It was the summer of ’13, and all the talk was of immigration reform. Good heavens, the Senate even passed a piece of comprehensive reform legislation! And then the measure went to the House, where members got right down to work . . . by ignoring it for a month, then going on vacation for another month, then coming back to contemplate bombing Syria, then deciding to shut down the government as an example of legislative autoerotic asphyxiation gone horribly wrong.

But all that is over now! Things of the past, just like grunge rock and Everybody Loves Raymond. We can move back to immigration reform now, right? 

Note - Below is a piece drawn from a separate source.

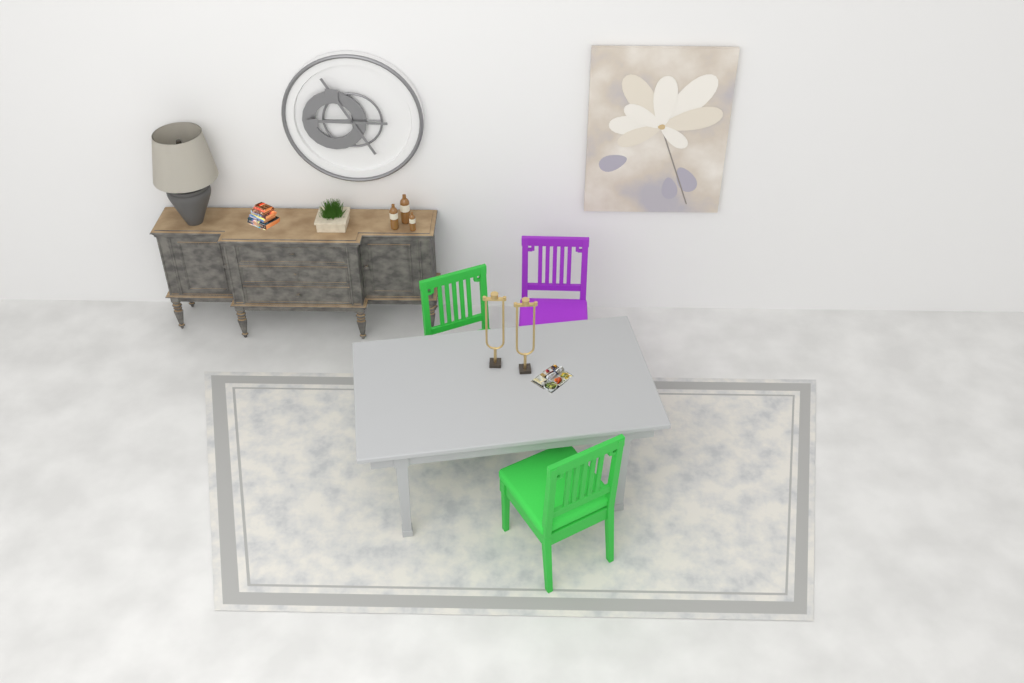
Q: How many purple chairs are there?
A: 1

Except for one tiny problem: President Obama wants it. Typically, that means that under no circumstances can it happen.

We’re witnessing the exact same thing that happened to the immigration reform push of 2010 — one that got considerably far less down the line than this current effort. The basic idea is that immigration reform can’t happen whenever Obama starts being too mean to Republicans. Or, to use the Beltway term of choice, when Obama “poisons the well.”

In 2010, after Democrats passed health care reform, Senator Lindsey Graham — the pro-immigration reform GOP point man when these things come up —declared immigration reform dead because of how the Democrats had comported themselves on that other issue.

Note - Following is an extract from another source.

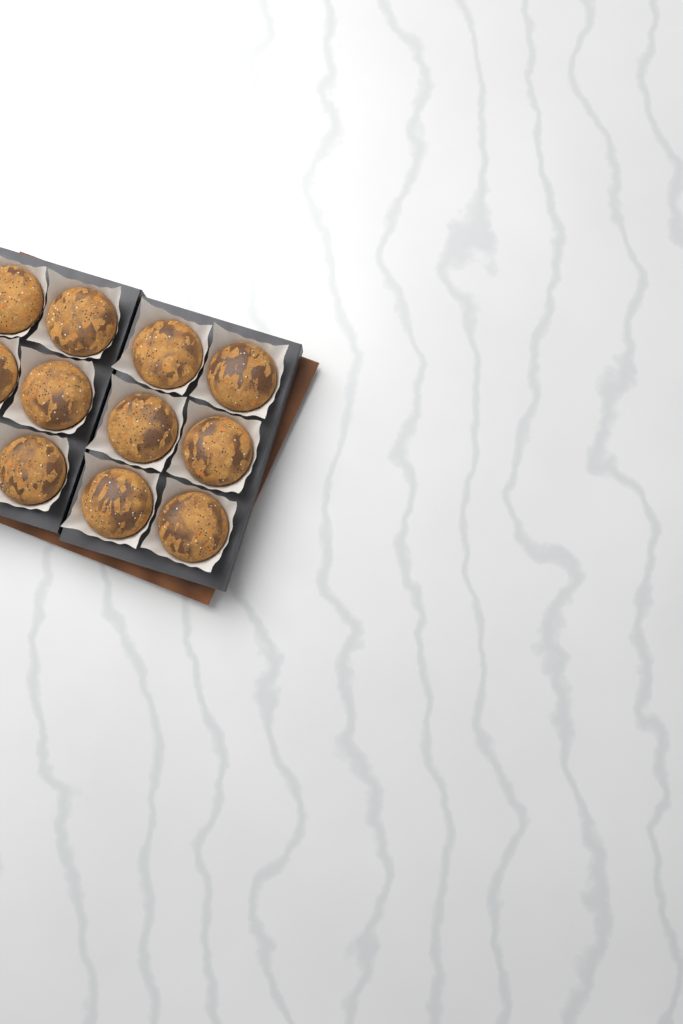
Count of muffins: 11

Immigration reform legislation is “dead” in the Senate this year, Sen. Lindsey Graham (R-S.C.) said Thursday.

Graham, who’s sought to work with some Democrats on the controversial issues, said that healthcare efforts had “poisoned the well” for bipartisan cooperation going forward.

“When I say immigration’s dead in the Senate, risk-aversion abounds,” Graham said during a press conference on Capitol Hill Thursday. “Some of my colleagues will lose over healthcare. The consequences of this vote are going to be long-lasting politically.”

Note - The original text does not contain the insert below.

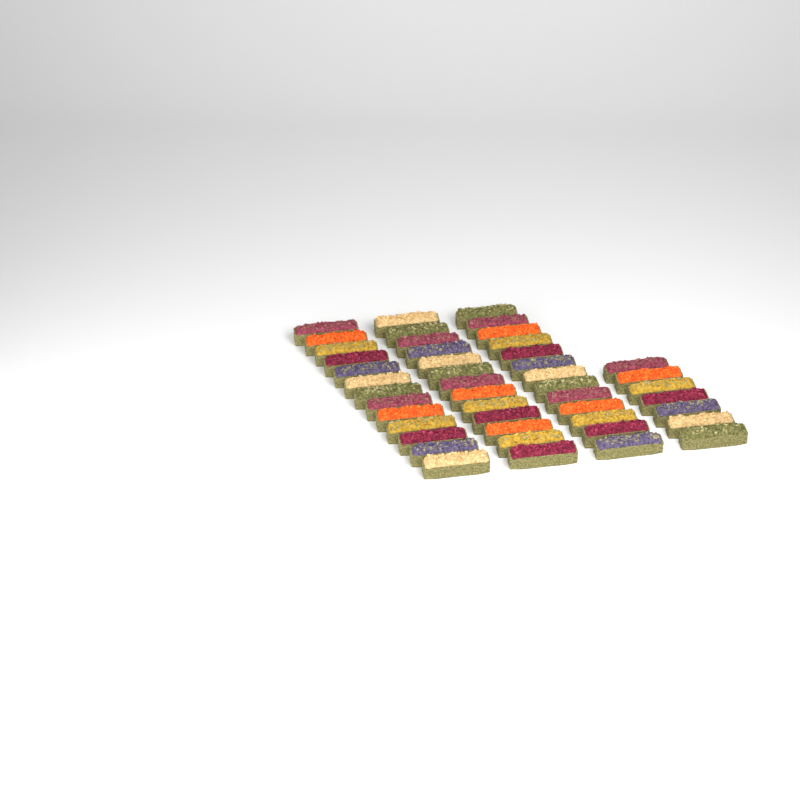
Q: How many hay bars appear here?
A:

And so it was, in fact, dead.

Now you’re all smart readers, and, despite the way he acts sometimes, Lindsey Graham is no dummy. Doesn’t it seem as though Graham was grasping for something here, an excuse, perhaps, for Republicans to use to avoid working on immigration reform before the 2010 midterms, when his party was relying on the “fired up” right wing base to turn out in huge numbers? (As they would eventually do.)

Now we’re over four years later, with another series of midterms coming up in which the GOP will rely on the very same demographic to turn out and perhaps even push the GOP into control of the Senate. And again, we’re hearing talk about that oft poisoned well. From Politico:

Other prominent immigration supporters like Sen. Marco Rubio (R-Fla.) have also backed off any deal, saying the Obama administration has “undermined” negotiations by not defunding his signature health care law. Rep. Raul Labrador (R-Idaho) went further, saying Obama is trying to “destroy the Republican Party” and that GOP leaders would be “crazy” to enter into talks with Obama.

That rhetoric combined with signals in private conversations with lawmakers and staff has led some immigration advocates to say they see the writing on the wall and they aren’t going to invest heavily until there’s more momentum.

“After Obama poisoned the well in the fiscal showdown and [House Minority Leader Nancy] Pelosi now is actively trying to use immigration as a political weapon, the chances for substantive reforms, unfortunately, seem all but gone,” said one GOP operative involved in the conservative pro-immigration movement.

Yes, reader, that is two prominent GOP immigration point men and one standard anonymous GOP hack saying that Republicans don’t want to participate in immigration reform negotiations anymore because they shut down the government and Obama was really mean by defeating them.

Marco Rubio is also not a moron, and you’ve got to applaud him for this meticulous, months-long plan to serve himself. He wrote the immigration bill, more or less, that the Senate passed. Whoops, the Republican base didn’t like him for that! So he became one of the main GOP instigators of this plan to shutdown the government over the defunding of Obamacare, knowing that Obama would never agree to that. Now that that’s over, with the expected results, he has an excuse to walk away from his own legislation: that the well is too poisoned to continue, thanks to Obama.

It’s a stupid excuse, so it will probably work.